- WORK ITEM: Only the lines from the one containing "5: (551, 206)" through the last line below belong in your copy; transcribe them exactly and omit any pictures.

- MATERIAL SHOWN:
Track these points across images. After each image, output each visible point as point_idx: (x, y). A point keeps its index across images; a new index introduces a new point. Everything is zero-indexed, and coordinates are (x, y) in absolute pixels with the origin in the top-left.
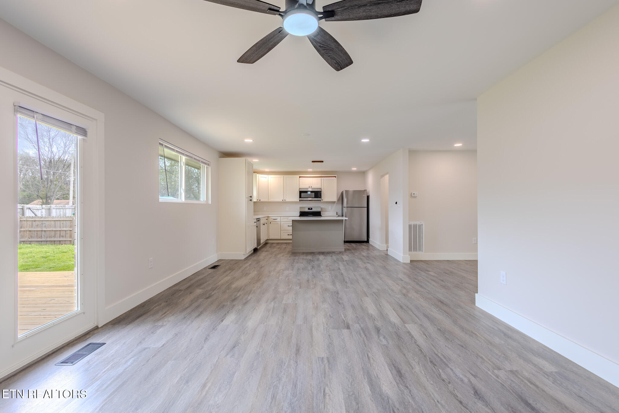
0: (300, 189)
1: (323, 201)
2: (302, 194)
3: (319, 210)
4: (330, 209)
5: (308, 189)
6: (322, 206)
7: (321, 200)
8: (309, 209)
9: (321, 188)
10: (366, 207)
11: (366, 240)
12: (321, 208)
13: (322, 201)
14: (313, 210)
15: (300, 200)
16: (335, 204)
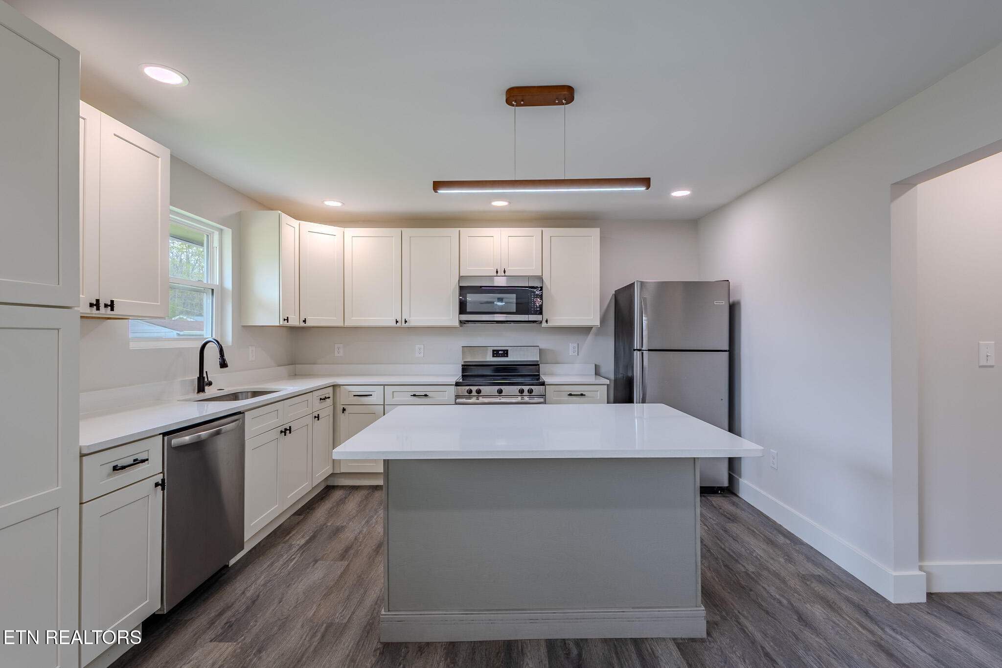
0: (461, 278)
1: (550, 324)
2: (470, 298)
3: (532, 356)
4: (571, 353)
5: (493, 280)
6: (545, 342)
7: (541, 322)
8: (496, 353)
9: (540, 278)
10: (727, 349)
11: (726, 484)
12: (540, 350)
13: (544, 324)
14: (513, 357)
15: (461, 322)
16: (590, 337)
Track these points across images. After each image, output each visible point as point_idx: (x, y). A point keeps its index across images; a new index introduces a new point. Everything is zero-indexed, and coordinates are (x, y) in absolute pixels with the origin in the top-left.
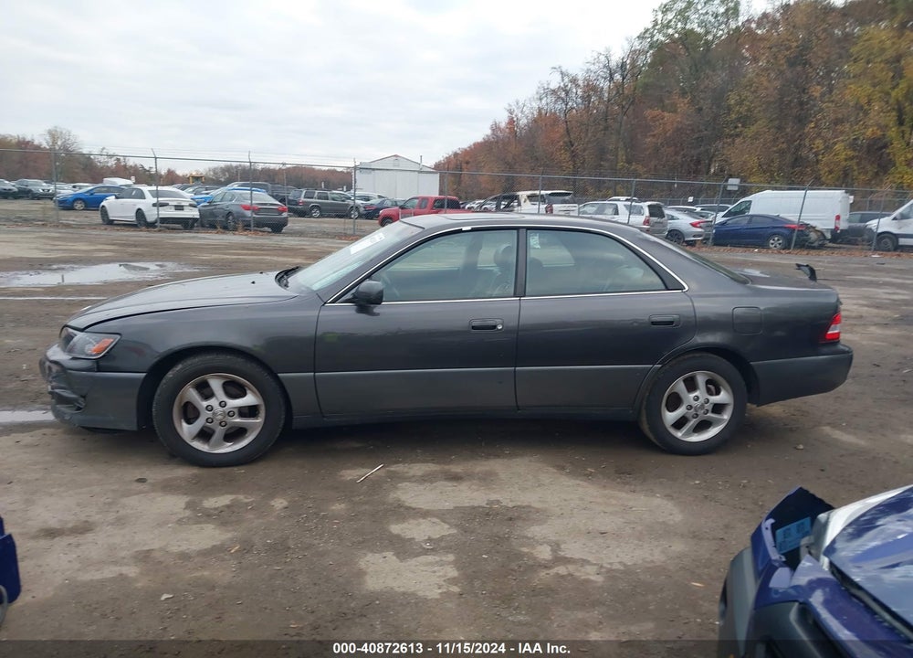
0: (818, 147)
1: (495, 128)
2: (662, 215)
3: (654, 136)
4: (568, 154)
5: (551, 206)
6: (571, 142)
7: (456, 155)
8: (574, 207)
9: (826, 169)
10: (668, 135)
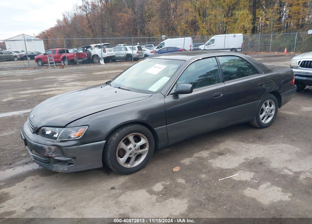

- RESULT FOR THIS TASK:
5: (551, 206)
6: (571, 142)
7: (456, 155)
8: (574, 207)
9: (826, 169)
10: (668, 135)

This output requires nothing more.